Ausgewählter Auszug:
Doch was hat der „Dichter der Hölle und des Exils“ mit uns heute zu tun, begehen wir doch in einem Jahrzehnt bereits seinen 700. Todestag?

3. Was hat Dante mit uns zu tun?

Nicht wenig, meine ich. Es ist wahr, man sieht der Zeit nicht an, wes Kind sie ist; aber wie die Florentiner Bürger zu Beginn der Renaissance dessen gewahr wurden, dass die Zeit ihrer Vorfahren nicht die Ihre ist, so lassen sich auch in der Gegenwart deutliche Züge erkennen, dass unsere Zeit nicht die unserer Großeltern und Eltern ist. Um gewissermaßen die theologische Leistungsfähigkeit von Dante Alighieris Commedia in der sog. „Postmoderne“[49] abzustecken, kann ich aufgrund der übergroßen Komplexität hier nichts simplifizieren, aber will versuchen, anhand sinnvoller Literatur[50] wesentliche Merkmale zu elementarisieren – auch hier ohne Anspruch auf Vollständigkeit. Denn wie Dante mit den Gegebenheiten seiner Zeit umging, kann auch eine Antwort auf das Ringen nach Modalitäten gegenwärtiger Theologie darstellen, hier kurz anhand von wesentlichen Kriterien zur Unterscheidung unserer Zeit (im Gegensatz zur vorherigen der „Moderne“) dargestellt – beachtlich sind die Parallelen zu Dantes Reaktion:

Autoritäten?

Ein duozentrisches Weltbild, wie es über Jahrhunderte in der politischen[51] und soziokulturellen[52] Landschaft vertreten wurde, polarisiert die Kräfte, sodass der Einzelne seine Identität orientierend über sie bestimmt? – dagegen plädiert Dante[53] deutlich für die Verantwortung des Einzelnen im tätlichen Handeln, hoffenden Glauben und vorausschauenden Denken. Selbst in der Reihe hochgelehrter Meister stehend, scheut er auch bittere Kritik von Autoritäten nicht, wenn sie seiner Meinung nach auf Abwegen sind: Loyalität soll nicht den Sinn bestimmen, und das scholastische Denken in Schulen und Namen[54] nicht den Vorrang der Argumente einnehmen.[55]

Ökonomie?

Eine pseudo-kapitalistische Marktwirtschaft, wie Dante sie immer wieder ausdrücklich thematisiert[56] und als Selbstzweck des Strebens um des Strebens willen charakterisiert? – dagegen fordert er unzweideutig, dass gerade die Ökonomie Mittel zum Zweck für den Menschen zu sein hat.

Einträge:

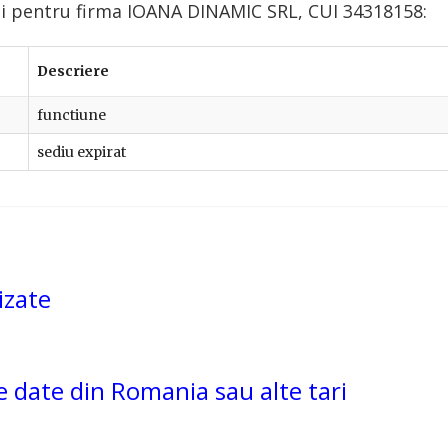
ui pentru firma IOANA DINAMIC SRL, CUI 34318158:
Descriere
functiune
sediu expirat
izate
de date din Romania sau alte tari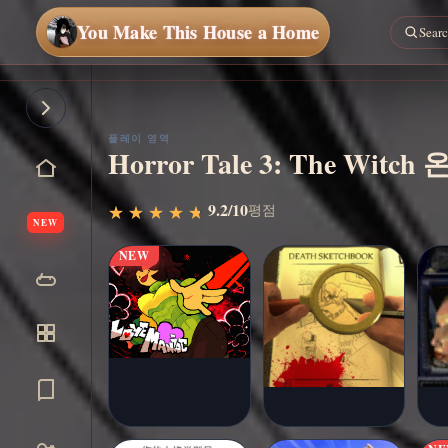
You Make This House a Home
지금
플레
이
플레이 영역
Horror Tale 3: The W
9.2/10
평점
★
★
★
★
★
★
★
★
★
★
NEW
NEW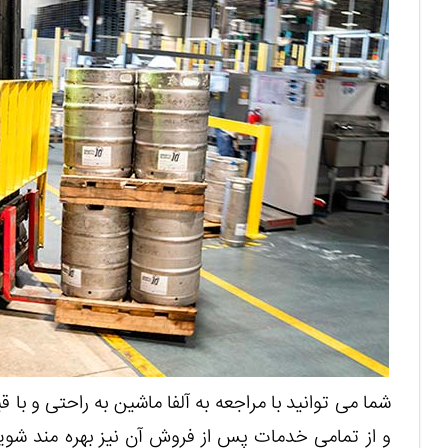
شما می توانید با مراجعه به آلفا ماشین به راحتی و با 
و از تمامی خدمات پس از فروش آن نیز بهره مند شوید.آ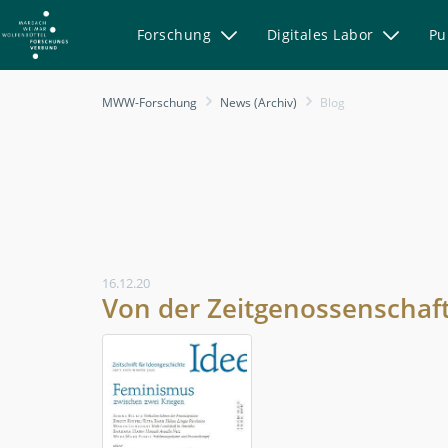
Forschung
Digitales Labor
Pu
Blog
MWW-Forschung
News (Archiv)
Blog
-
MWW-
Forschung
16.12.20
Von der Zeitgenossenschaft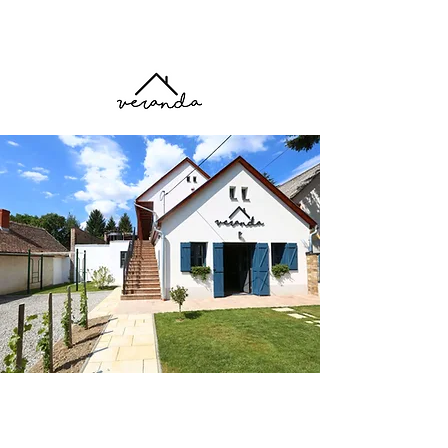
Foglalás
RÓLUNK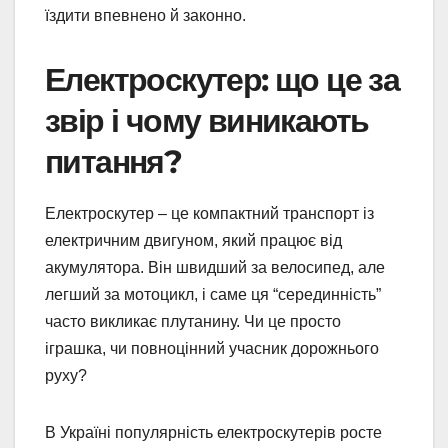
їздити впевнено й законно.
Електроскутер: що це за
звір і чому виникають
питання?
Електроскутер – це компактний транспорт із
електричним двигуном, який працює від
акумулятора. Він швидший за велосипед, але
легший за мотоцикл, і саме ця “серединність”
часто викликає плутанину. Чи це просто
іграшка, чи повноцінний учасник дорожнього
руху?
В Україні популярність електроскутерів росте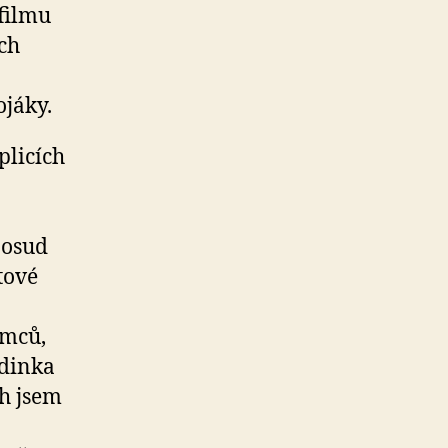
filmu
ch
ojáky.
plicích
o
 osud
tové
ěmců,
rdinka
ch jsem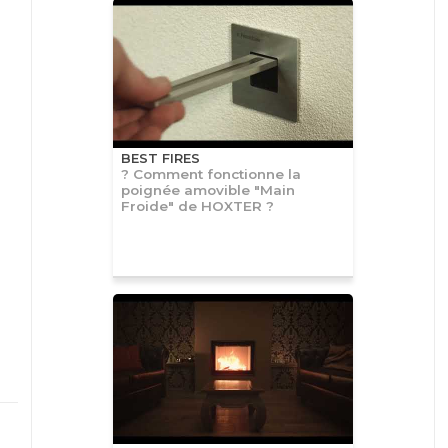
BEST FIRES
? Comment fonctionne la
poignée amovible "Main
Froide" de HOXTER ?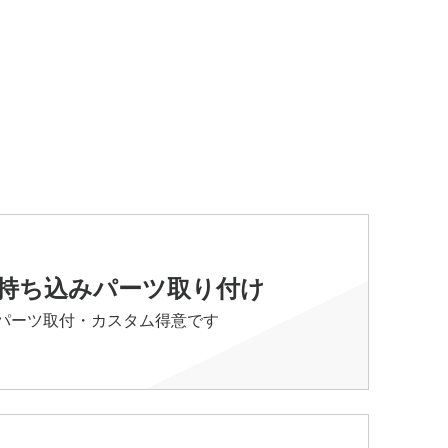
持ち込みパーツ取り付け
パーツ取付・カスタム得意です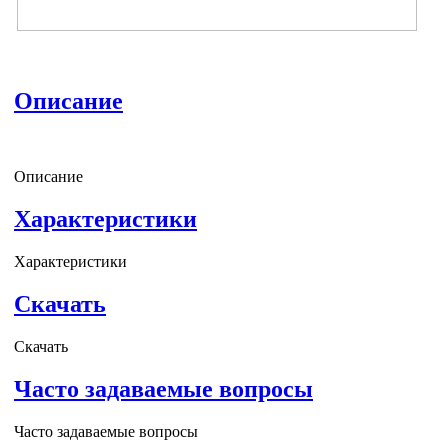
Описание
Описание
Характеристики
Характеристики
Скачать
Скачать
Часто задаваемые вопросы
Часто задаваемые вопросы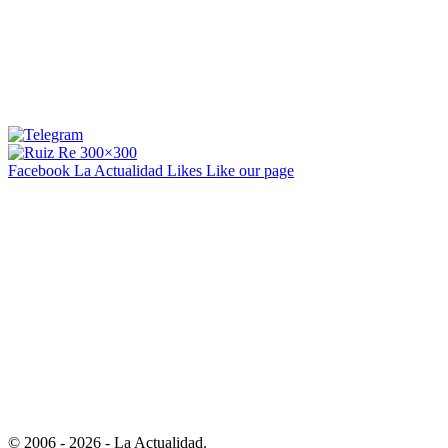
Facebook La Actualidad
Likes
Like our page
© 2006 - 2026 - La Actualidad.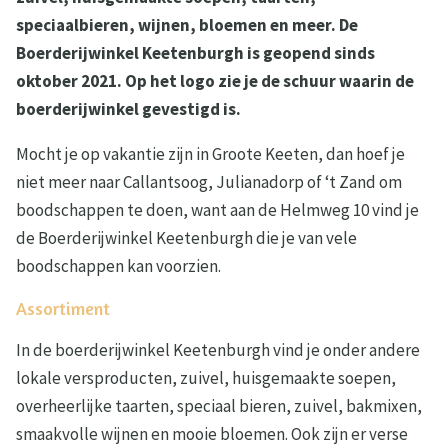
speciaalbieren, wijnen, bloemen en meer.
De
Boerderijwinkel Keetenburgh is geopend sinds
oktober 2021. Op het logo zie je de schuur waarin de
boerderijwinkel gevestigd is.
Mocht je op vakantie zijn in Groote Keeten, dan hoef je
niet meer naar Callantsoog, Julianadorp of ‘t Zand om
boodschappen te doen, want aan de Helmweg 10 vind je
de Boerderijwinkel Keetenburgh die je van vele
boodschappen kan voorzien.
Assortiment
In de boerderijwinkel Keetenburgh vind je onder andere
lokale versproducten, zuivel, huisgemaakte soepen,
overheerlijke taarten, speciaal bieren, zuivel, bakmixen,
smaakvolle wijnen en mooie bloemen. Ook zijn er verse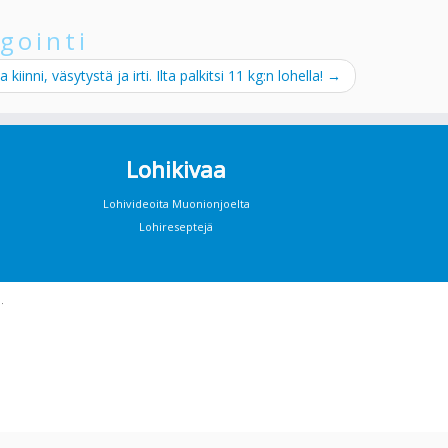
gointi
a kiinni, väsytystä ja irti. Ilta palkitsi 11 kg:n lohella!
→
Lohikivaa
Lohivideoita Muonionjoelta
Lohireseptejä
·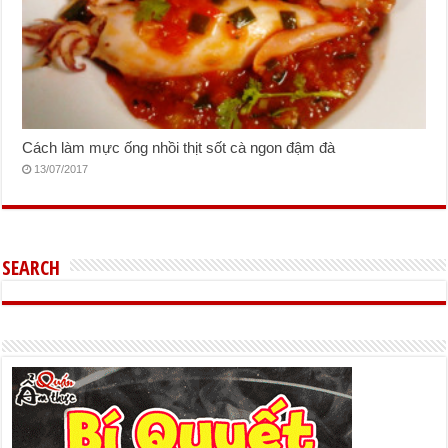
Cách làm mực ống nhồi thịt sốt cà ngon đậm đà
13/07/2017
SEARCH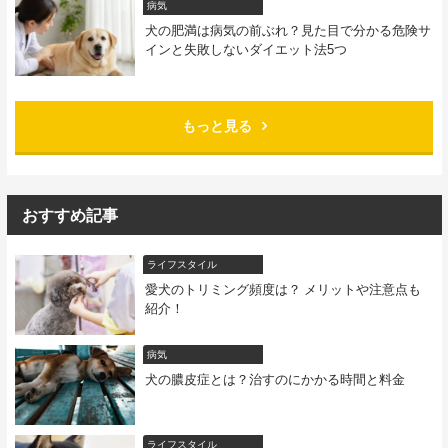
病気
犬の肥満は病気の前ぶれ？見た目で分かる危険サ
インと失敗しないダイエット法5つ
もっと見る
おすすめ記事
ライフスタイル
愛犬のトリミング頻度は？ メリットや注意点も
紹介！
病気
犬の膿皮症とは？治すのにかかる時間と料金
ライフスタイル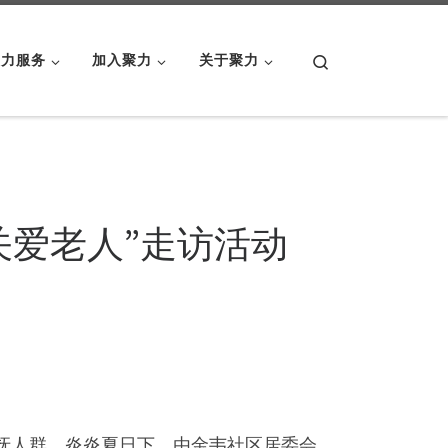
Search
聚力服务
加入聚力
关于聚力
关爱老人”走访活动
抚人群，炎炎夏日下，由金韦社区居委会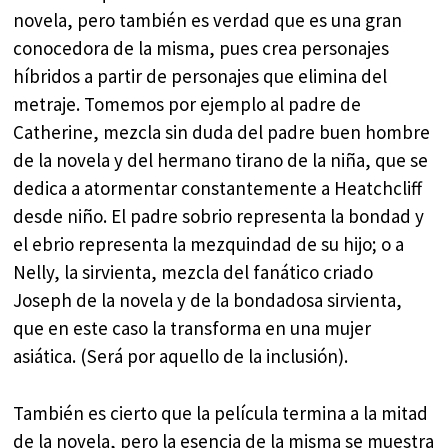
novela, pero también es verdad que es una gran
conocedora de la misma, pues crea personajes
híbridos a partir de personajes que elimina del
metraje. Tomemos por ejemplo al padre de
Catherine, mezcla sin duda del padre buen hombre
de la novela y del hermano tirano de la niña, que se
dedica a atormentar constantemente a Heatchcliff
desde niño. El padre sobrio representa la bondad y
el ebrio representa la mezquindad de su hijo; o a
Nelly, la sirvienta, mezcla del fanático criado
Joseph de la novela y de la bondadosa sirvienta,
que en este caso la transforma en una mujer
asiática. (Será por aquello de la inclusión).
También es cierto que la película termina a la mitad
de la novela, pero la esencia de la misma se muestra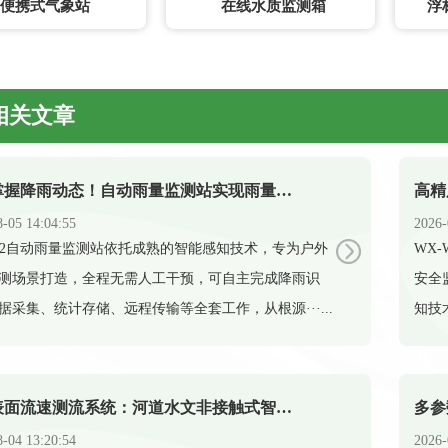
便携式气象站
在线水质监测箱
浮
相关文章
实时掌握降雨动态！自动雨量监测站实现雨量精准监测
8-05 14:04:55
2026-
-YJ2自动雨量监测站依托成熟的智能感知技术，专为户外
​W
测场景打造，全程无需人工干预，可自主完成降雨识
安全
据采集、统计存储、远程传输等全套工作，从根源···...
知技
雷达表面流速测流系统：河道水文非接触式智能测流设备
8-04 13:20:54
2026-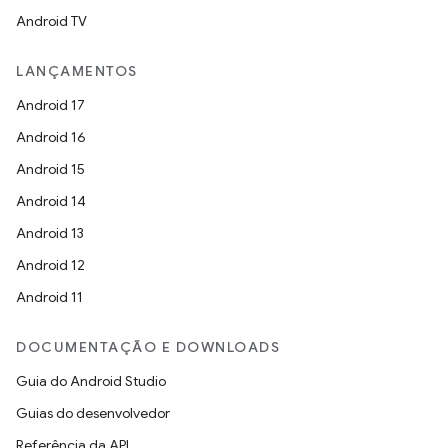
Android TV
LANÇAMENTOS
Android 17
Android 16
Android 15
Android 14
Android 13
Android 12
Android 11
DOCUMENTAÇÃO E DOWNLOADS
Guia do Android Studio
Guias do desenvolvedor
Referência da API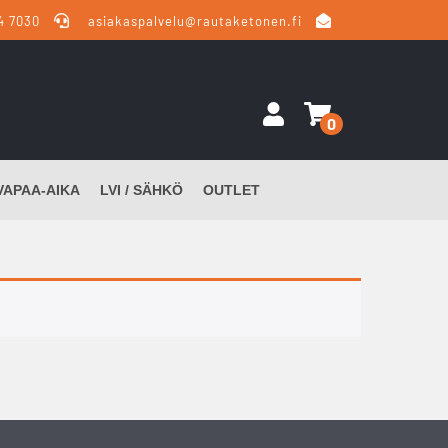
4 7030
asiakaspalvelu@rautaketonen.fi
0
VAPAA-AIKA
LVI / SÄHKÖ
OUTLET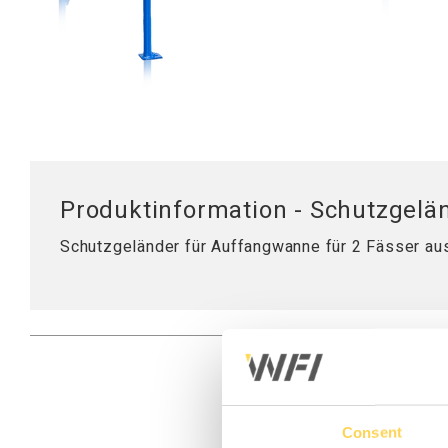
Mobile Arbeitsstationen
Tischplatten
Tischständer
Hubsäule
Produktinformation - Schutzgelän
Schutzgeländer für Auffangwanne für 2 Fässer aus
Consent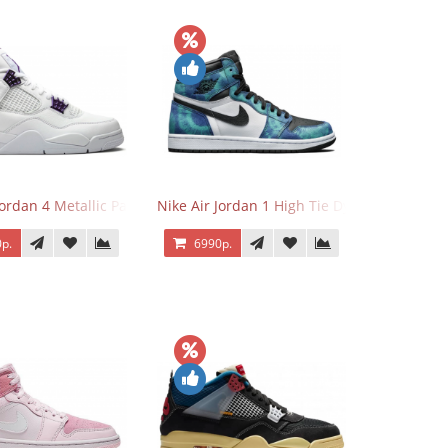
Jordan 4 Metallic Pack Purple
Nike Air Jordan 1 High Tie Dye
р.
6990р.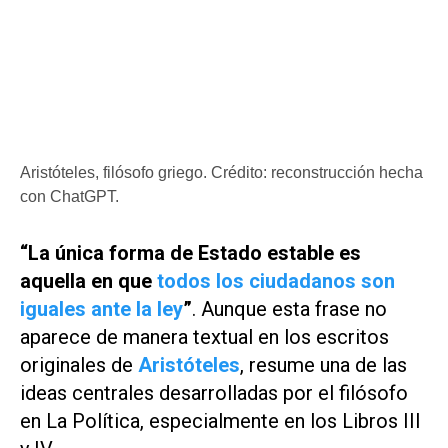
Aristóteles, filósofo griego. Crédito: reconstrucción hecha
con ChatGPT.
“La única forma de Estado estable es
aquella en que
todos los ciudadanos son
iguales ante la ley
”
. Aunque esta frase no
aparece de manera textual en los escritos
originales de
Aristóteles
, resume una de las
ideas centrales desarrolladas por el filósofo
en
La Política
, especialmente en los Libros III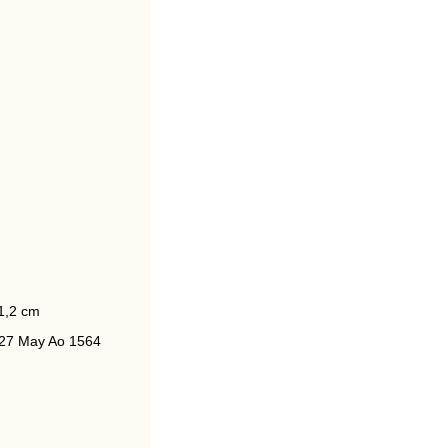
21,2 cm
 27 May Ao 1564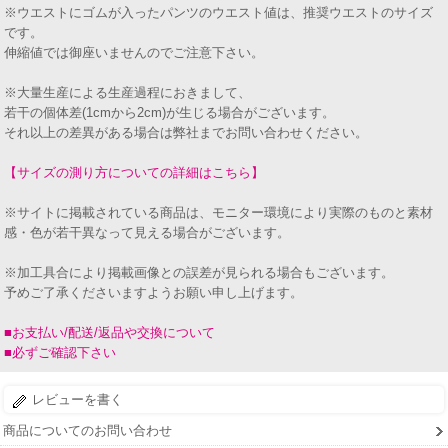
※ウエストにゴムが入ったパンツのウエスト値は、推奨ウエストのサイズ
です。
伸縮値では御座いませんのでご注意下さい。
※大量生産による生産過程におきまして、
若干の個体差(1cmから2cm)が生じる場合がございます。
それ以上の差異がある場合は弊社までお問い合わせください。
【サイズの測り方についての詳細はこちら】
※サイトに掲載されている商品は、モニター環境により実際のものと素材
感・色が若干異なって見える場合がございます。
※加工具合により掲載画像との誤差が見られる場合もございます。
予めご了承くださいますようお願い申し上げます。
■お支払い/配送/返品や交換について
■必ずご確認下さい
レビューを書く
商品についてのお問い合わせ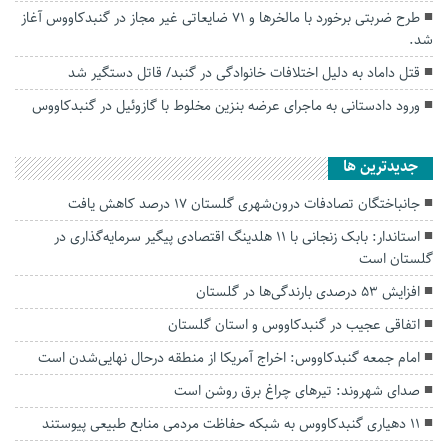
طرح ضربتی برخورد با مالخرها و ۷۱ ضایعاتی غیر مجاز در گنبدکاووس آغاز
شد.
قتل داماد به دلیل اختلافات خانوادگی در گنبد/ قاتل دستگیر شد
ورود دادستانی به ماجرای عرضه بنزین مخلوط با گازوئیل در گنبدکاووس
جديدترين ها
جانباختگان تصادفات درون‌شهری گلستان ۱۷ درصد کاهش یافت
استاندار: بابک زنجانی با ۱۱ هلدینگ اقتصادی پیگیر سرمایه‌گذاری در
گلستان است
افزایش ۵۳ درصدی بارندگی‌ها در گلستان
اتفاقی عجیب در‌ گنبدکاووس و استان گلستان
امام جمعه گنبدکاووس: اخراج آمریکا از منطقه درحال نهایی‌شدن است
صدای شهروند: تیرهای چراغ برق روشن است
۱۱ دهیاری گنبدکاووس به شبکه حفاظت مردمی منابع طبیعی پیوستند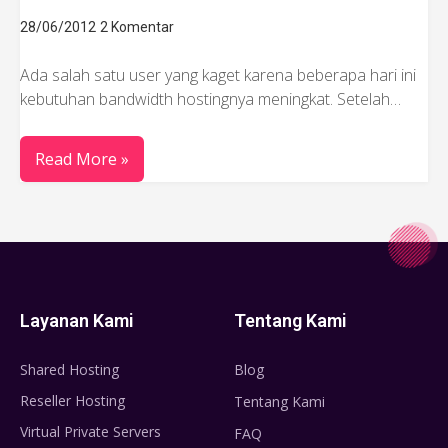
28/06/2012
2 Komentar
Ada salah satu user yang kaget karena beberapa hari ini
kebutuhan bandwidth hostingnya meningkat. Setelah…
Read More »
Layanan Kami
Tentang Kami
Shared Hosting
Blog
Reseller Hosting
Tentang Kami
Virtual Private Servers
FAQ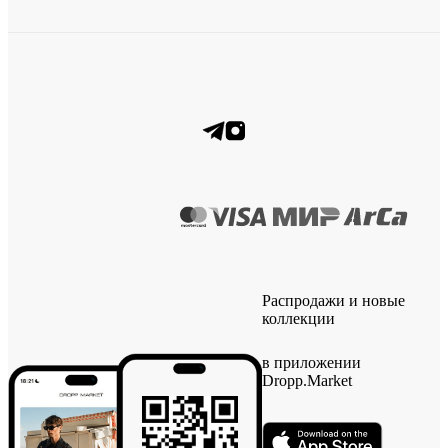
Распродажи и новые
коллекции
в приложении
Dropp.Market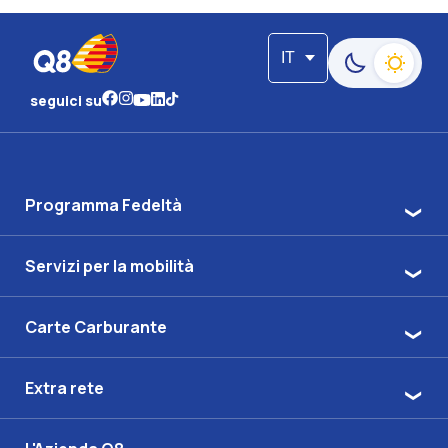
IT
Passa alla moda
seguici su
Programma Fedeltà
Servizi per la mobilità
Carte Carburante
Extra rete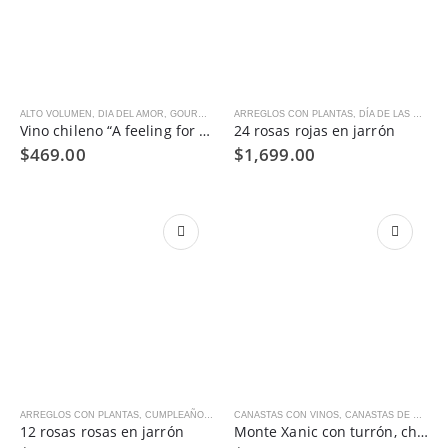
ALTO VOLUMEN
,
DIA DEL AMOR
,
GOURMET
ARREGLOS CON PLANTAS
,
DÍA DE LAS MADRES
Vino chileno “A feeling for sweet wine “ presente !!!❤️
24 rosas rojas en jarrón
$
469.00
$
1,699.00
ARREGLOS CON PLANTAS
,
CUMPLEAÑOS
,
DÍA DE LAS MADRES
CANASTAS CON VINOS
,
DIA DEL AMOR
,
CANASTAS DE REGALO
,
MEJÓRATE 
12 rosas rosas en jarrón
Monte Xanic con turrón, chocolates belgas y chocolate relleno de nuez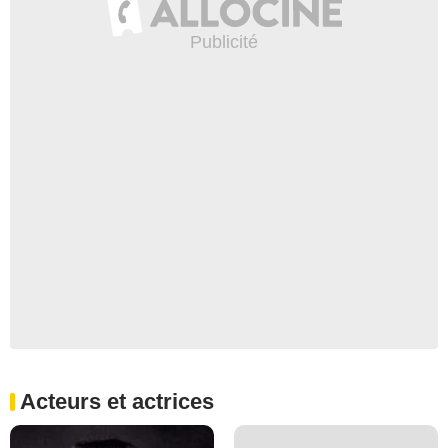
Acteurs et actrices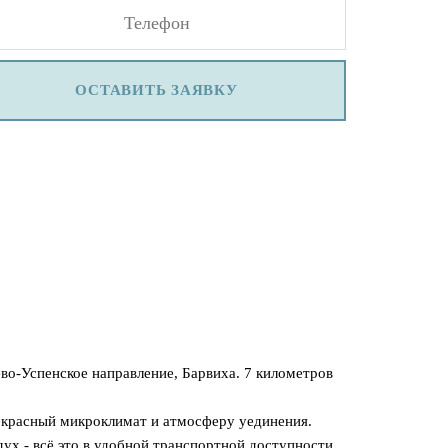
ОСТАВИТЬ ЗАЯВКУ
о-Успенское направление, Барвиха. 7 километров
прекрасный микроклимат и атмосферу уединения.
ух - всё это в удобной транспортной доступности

Was benötigt wird:
Wie lautet im Auszug über Dante die Stelle, die bei den Worten „Doch was hat“ beginnt und nach „uns zu tun?“ endet? Schreiben Sie sie wortgetreu nieder.

Antwortfeld:
Doch was hat der „Dichter der Hölle und des Exils“ mit uns heute zu tun, begehen wir doch in einem Jahrzehnt bereits seinen 700. Todestag?

3. Was hat Dante mit uns zu tun?